Flash: Dissolve

Image courtesy of renjith krishnan at FreeDigitalPhotos.net

I am actually one of the people who saw someone dissolve in November ten years ago. Just out of high school, I was working a big retailer, the one with the blue words and the yellow asterisk, putting together the salt and shovel display right near the door when I saw this woman walking out. It was late at night about two weeks before Thanksgiving and the Black Friday sales so it was just me, Billy, and the store greeter.

I remember her. Normally I wouldn’t. Thousands of customer walk by me every day. Normally I wouldn’t have even been looking at her pushing the cart out the door, but the salt bags were heavy and I stood a moment to take a breather. The woman had stopped near the doors, but just short of activating them to automatically open. Outside the winter chill was conspiring with the breeze to steal people breaths. I had done cart wrangling earlier and agreed with her decision to stop and pull on her gloves. The vibrant red coat, jeans, and boots weren’t going to be enough. In fact, she should had been wearing a hat, but no one really starts wearing those until it actually snows.

I remember her because as I watched, her image unraveled. About three cart lengths from me, she dissolved into nothing, leaving behind a cart full of gifts and groceries. Her purse had been tucked under her arm, so that disappeared with her leaving us no way to trace who she was and let people know she wasn’t coming home ever again.

I gasped as had the greeter. I looked over at the old lady, and she stared back at me.

“Did you see…”

I don’t remember which one of us asked, but both of us nodded before turning to look toward the doors.

Billy looked up about then and noticed the overflowing abandoned cart and sighed. “Jeez, I hope she doesn’t expect us to load the car after she brings it around. It’s fuckin’ cold out.”

I shuttered, staring at where a human being used to exist.

The old lady proved experience sometimes is more useful than muscle. “Do you think it was caught on camera?”

“Yeah, maybe.” I replied still unable to move my eyes from the new void.

“Go get the manager Dave.”

I still couldn’t move.

“Now. Go get the manager, Dave,” she repeated. “I can’t walk that far.”

The store night manager was in the back of the store helping accounting prep tomorrow’s payday. I blinked before turning my head back to the greeter.

“Now, please,” she said firmly, nodding toward pickup and technology.

I shuffled a couple of steps, walked the next few, and before I knew it I was running faster than my gym coach had ever made me run to the back of the store away from the impossibility. The horrific impossible impossibility.

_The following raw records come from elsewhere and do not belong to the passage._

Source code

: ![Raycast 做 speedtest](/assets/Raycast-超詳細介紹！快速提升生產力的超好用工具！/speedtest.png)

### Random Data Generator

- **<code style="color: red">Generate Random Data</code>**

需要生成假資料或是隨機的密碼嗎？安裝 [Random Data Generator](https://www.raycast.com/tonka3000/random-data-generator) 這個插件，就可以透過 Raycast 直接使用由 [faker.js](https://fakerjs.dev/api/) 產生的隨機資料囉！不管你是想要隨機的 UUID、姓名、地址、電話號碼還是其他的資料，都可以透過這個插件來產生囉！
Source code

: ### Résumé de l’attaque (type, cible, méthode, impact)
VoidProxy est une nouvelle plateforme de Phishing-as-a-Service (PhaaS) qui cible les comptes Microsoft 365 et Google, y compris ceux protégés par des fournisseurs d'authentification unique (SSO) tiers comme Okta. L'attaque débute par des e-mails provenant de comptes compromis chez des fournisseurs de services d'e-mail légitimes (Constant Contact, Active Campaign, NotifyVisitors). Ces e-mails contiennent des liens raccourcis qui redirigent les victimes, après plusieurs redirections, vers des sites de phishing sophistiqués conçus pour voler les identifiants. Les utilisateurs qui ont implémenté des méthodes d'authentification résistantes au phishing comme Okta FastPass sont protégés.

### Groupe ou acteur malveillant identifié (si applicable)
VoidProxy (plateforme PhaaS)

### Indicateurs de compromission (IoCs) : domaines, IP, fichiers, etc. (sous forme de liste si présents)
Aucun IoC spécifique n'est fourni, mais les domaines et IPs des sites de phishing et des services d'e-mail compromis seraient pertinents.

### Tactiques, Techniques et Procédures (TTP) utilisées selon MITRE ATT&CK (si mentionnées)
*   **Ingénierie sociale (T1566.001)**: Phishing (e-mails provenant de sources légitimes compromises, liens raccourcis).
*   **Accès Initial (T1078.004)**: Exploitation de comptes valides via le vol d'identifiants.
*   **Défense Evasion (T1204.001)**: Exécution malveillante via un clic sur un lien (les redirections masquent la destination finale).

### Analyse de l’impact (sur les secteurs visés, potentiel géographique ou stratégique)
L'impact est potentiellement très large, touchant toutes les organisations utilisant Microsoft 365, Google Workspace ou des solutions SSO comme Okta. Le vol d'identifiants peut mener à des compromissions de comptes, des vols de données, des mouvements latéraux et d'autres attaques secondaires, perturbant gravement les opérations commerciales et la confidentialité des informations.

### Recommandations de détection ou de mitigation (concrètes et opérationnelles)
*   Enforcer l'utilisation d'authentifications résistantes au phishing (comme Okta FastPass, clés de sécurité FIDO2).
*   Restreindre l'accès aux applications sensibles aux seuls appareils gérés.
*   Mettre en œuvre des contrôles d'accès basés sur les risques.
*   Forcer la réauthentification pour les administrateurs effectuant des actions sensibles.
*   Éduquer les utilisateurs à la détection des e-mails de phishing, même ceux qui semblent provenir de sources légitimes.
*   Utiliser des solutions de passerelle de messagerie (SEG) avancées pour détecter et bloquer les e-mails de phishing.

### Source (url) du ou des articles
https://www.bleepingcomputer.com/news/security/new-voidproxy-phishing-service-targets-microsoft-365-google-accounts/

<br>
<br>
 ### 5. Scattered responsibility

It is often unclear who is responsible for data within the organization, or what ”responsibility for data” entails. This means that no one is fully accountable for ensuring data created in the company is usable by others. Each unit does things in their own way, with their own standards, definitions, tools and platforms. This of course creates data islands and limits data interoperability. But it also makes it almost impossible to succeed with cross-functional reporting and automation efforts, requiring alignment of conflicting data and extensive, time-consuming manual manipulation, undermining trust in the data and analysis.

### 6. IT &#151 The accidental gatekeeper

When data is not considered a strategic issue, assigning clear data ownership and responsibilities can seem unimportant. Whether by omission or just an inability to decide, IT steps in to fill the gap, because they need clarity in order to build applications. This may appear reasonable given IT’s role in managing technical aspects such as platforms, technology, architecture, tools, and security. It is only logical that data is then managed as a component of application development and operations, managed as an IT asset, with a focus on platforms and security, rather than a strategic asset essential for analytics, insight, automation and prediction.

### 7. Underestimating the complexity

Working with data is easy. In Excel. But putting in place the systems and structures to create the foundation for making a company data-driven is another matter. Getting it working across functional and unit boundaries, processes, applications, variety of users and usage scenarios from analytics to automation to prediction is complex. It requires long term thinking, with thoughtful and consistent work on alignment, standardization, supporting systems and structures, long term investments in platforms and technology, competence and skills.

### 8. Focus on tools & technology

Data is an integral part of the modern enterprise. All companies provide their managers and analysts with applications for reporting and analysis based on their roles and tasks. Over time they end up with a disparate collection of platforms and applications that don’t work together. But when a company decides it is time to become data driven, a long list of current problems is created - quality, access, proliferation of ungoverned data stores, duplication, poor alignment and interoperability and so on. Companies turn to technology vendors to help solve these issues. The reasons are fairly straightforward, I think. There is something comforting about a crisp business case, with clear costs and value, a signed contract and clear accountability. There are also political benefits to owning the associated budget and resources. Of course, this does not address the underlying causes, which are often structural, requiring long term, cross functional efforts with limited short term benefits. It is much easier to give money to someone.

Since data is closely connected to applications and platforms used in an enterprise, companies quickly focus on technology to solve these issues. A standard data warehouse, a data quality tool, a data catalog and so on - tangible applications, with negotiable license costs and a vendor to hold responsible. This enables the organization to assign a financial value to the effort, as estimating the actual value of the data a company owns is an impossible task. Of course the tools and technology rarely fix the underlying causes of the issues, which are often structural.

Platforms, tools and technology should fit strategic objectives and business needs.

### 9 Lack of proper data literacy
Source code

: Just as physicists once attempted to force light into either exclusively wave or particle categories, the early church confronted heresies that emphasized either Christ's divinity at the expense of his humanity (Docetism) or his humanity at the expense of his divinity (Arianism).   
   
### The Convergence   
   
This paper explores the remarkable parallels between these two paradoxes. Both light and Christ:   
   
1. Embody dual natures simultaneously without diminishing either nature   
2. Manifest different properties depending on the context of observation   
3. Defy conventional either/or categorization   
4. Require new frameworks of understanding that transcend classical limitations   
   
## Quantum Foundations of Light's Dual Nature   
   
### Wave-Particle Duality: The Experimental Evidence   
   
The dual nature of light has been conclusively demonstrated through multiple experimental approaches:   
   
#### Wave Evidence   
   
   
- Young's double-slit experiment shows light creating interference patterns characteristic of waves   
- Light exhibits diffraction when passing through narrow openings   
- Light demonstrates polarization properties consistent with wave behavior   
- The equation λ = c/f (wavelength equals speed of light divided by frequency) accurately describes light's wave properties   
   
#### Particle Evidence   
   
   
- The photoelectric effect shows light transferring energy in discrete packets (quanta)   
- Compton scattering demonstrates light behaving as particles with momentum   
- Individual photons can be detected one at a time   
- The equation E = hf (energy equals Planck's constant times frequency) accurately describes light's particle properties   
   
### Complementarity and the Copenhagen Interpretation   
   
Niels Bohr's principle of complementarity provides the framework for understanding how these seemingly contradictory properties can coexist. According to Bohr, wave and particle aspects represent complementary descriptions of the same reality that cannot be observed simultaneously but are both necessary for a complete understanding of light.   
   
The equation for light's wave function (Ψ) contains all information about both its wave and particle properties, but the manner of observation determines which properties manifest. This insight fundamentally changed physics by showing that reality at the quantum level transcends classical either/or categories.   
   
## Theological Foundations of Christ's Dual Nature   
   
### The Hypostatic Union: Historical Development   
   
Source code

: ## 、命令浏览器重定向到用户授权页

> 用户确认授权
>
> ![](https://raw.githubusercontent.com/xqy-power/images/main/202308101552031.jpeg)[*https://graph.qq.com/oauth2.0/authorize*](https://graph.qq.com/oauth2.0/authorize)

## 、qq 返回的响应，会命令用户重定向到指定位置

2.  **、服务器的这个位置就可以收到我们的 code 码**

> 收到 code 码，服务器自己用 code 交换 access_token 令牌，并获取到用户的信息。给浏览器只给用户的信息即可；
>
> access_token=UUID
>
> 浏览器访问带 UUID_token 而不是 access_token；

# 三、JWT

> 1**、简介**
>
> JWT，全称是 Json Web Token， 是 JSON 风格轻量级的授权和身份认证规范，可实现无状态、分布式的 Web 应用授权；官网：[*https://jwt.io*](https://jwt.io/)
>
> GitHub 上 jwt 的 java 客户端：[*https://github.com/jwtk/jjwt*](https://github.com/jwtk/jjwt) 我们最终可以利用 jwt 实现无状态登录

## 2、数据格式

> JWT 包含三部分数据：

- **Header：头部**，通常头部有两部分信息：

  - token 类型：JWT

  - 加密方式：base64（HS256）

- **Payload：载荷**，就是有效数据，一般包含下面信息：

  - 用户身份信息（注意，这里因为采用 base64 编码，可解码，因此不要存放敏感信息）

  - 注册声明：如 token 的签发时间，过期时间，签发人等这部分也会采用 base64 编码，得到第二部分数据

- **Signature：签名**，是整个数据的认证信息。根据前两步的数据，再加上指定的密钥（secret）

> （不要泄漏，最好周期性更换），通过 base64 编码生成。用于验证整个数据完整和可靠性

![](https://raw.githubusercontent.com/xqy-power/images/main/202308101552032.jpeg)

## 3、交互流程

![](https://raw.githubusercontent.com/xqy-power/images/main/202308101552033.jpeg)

It had been caught on camera. One of the few, so you might have seen it in the internet newsreels.

Just under half a million people worldwide, according to the statisticians, disappeared in a two-hour window. That sounds like a lot until you realize 7.5 billion people lived on the planet at the time. Less than a tenth of one percent had dissolved. Less than 1 in 1,000.

So we had a bunch of conspiracy theories from the kook-branch of humanity. These people never existed, these people were abducted by aliens, the people had been picked up by the government, just to name the saner versions. My personal favorite is we went through a giant amoeba’ space fart and had a mass hallucination. The Christians, especially the Mormons, thought the Rapture had happened and wondered why they had been left behind. The Mormons settled down when the count went over 100,000 and the rest of the Protestants were willing to listen to the scientists for once.

The scientists looked to find commonality, but didn’t find any among the people they could prove were missing because of the dissolving. Statistically they were spread across the planet, for example only 16,000 people were missing from the good U. S. of A. To put that in perspective only about 400 people were missing from New York City. More people died during those two hours than disappeared. Skin color, religion, age, wealth, health, gender, location, locomotion – nothing was what the scientists called “statistically significant”.

Actually, there was one bit. No one was touching the people who disappeared. In fact, no one was within two feet of the Dissolvees. This likely saved a lot of passenger on buses and in cars, but a few people traveling solo left cars driverless. Accidents worldwide were attributed to the Dissolving.

For the first year, once the scientist figured out about the closeness rule, people held hands … a lot. And a lot of babies were born the second year because people stopped sleeping alone. Things have calmed down a bit from the extreme closeness, but I think the breaking down of the personal space barriers created by modern technology is the best unexpected benefit we had. That and the wedding business still is booming which helps the insurance business.

Now a decade later, my retail years building to me being an insurance salesman, we still don’t know what happened. Lots of speculation, but no one knows the real answer to the most important of the burning questions: will it happen again?

Which is why I am standing in my old store staring at the space where the woman had dissolvedĀ  … her name was Shelby Lowe. We found the receipt she had taken out to show the greeter and had left with her groceries and traced her back on her debit card. She left behind three children and a boyfriend.

Those of us who were Witnesses all do this. Visit and stare. Not often, but my wife knows where to find me when I don’t come home from work on time.